─── Document ───
Comment le Wokisme transforme-t-il les films, les séries, et plus largement, l’imaginaire de notre époque ? Samuel Fitoussi signe un essai rigoureux qui plonge au cœur des débats d’aujourd’hui.

Il y a pléthore d’essais sur le Wokisme qui paraissent ces derniers mois, et c’est plutôt une bonne nouvelle que la résistance à l’intolérance, la pulsion de censure et l’identitarisme s’organise. Cependant, beaucoup d’ouvrages sur le wokisme se répètent, ou manquent de rigueur dans l’analyse. Ce qui n’est pas le cas de ce Woke Fiction, signé d’un jeune auteur, Samuel Fitoussi, qui gagne à être lu, ne serait-ce que parce qu’il circonscrit son étude au cinéma et aux séries, ce qui produit une analyse, bien sûr plus précise.

L’auteur déconstruit avec brio les rouages du wokisme qui cherche à mettre en œuvre une démarche intransigeante avec pour objectif de créer une société « vertueuse », et avec l’idée qu’une représentation idéalisée sur nos écrans permettra un changement de société.

Le wokisme cherche, d’après Fitoussi, non pas seulement à « déconstruire » une société qui serait patriarcale, raciste et irrespectueuse des minorités, mais la reconstruire, en interdisant toute situation à l’écran qui ne serait pas conforme à son idéal sociétal.

Le livre décrit ce rouleau compresseur intellectuel et son emprise, inspirant des chartes éthiques et des cahiers des charges stricts, étouffant la liberté artistique toujours un peu plus.

N’est-ce pas l’humanisme, la philosophie des Lumières, qui sont avec le wokisme, frontalement attaqués ?
─── Données fournies ───
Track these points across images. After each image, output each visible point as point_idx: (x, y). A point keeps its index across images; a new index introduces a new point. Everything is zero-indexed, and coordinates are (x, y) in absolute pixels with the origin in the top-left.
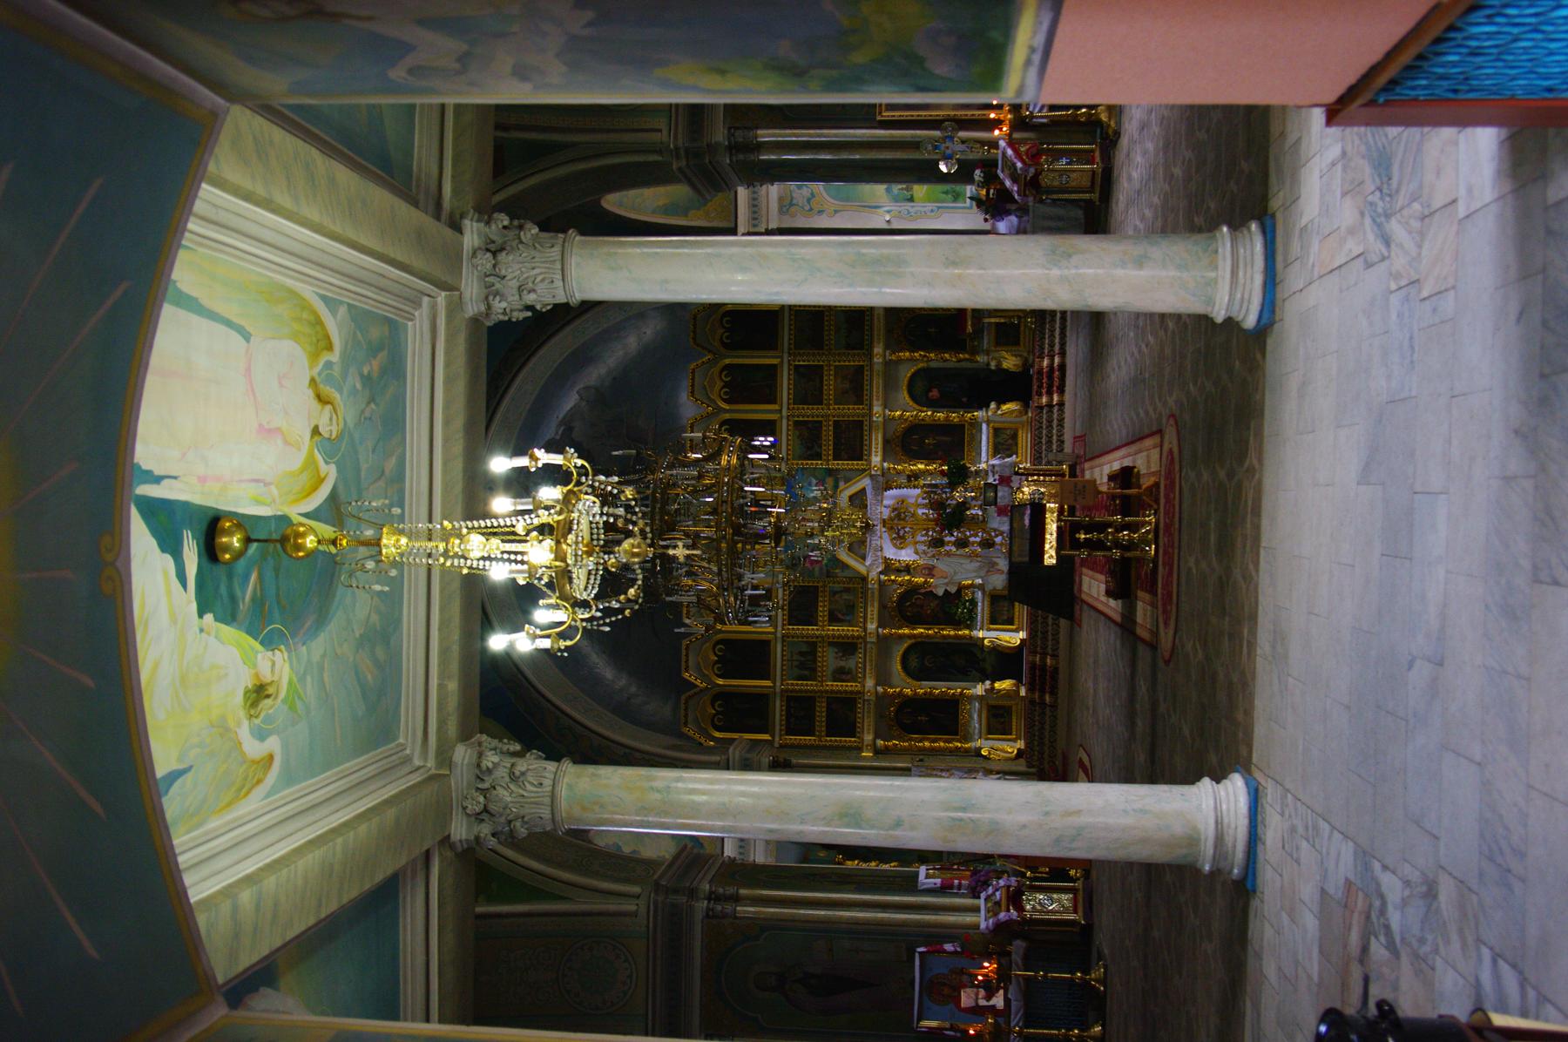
───
**Consigne:** Recopiez mot pour mot le passage du document qui commence par « L’auteur déconstruit avec » et se poursuit jusqu'à « changement de société. ».

**Réponse au problème:**
L’auteur déconstruit avec brio les rouages du wokisme qui cherche à mettre en œuvre une démarche intransigeante avec pour objectif de créer une société « vertueuse », et avec l’idée qu’une représentation idéalisée sur nos écrans permettra un changement de société.